Uma decisão do Tribunal de Justiça de Mato Grosso do Sul (TJMS) trouxe à tona a responsabilidade das plataformas digitais em relação à remoção de conteúdos falsos gerados por inteligência artificial. A 2ª Câmara Cível, por unanimidade, condenou uma empresa a indenizar uma moradora de Camapuã, município com população estimada em 13.928 habitantes, após sua imagem ter sido utilizada indevidamente para criar falsas cenas de nudez.
O caso começou quando a usuária teve sua fotografia real manipulada digitalmente e divulgada em um perfil dedicado a conteúdo adulto, acompanhada de uma legenda degradante. A plataforma foi notificada sobre a publicação ofensiva em 21 de janeiro de 2025, mas não tomou as devidas providências para remover o material, que alcançou milhares de visualizações.
Decisão Unânime e Indenização
Inicialmente, a Justiça da comarca de Camapuã havia determinado a retirada do conteúdo, mas afastou a condenação da empresa ao pagamento de indenização por danos morais. Inconformada, a vítima recorreu, e o desembargador Nélio Stábile destacou que a situação se enquadra na exceção prevista pelo artigo 21 do Marco Civil da Internet (Lei nº 12.965/2014), que responsabiliza o provedor em casos de nudez ou material sexual divulgado sem autorização, caso não haja a remoção imediata após notificação.

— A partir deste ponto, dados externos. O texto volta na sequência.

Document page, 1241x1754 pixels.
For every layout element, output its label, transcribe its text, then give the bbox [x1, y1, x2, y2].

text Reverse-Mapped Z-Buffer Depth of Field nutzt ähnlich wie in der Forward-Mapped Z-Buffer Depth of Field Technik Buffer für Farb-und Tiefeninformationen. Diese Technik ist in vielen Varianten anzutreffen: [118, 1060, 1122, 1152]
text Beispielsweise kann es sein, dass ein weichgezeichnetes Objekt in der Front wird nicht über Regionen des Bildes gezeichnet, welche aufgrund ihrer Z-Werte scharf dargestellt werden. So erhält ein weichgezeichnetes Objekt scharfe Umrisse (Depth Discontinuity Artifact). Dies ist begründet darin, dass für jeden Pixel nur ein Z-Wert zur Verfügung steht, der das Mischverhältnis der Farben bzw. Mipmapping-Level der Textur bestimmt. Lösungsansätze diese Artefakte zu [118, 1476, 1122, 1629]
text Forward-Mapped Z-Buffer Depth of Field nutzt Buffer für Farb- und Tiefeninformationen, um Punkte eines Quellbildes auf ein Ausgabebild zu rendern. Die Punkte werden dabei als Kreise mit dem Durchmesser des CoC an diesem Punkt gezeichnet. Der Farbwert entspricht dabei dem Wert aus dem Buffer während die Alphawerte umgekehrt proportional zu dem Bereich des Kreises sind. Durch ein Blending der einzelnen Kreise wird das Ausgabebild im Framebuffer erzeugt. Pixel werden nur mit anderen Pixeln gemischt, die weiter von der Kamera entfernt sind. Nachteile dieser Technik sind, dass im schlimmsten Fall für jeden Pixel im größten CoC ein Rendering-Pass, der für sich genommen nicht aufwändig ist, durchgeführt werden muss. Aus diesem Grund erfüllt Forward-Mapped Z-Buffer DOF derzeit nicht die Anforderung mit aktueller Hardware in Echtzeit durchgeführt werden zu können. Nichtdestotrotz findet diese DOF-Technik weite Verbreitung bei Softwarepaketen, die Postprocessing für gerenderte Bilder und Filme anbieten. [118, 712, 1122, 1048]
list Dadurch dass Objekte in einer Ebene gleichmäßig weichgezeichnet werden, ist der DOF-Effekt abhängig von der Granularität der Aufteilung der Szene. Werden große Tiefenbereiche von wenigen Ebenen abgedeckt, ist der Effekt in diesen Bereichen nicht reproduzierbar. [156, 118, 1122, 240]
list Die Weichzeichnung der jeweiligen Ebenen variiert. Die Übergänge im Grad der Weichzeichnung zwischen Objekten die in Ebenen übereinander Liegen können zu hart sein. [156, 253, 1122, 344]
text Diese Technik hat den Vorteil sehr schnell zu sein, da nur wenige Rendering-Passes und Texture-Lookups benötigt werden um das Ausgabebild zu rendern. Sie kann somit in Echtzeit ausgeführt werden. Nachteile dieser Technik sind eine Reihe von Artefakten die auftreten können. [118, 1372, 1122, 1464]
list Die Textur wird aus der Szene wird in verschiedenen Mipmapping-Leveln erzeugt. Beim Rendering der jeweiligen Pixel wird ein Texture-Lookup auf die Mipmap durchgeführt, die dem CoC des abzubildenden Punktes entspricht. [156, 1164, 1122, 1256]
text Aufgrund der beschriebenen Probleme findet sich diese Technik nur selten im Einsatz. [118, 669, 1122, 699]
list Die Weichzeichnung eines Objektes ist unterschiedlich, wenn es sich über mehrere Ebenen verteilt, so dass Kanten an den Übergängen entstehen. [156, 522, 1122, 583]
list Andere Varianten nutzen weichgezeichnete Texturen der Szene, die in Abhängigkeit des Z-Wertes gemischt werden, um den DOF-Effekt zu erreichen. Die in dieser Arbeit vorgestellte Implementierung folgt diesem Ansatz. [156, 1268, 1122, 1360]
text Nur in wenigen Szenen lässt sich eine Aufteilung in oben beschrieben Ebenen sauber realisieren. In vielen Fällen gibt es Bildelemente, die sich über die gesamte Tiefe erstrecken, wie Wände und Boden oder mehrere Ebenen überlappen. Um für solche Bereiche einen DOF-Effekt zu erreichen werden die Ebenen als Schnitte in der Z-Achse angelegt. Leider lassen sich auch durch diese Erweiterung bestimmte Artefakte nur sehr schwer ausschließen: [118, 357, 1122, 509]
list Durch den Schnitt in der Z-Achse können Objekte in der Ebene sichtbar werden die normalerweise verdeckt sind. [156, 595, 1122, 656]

A 2ª Câmara Cível reformou parcialmente a sentença, condenando a plataforma a pagar R$ 5 mil por danos morais, além de arcar com as custas processuais e honorários advocatícios fixados em R$ 1.500. O relator enfatizou que a utilização de uma fotografia verdadeira para criar imagens de nudez fictícias é um grave dano, que a legislação visa impedir.
Implicações da Decisão
A decisão do TJMS reforça a ideia de que conteúdos gerados por inteligência artificial que simulam nudez ou situações íntimas sem consentimento estão sujeitos à mesma proteção legal que as imagens reais. Isso amplia a responsabilização das plataformas digitais, especialmente em um contexto onde o uso dessas tecnologias está crescendo rapidamente.
Opinião
A decisão do TJMS é um passo importante na proteção dos direitos de imagem e privacidade, destacando a necessidade de responsabilidade das plataformas digitais em um mundo cada vez mais digitalizado.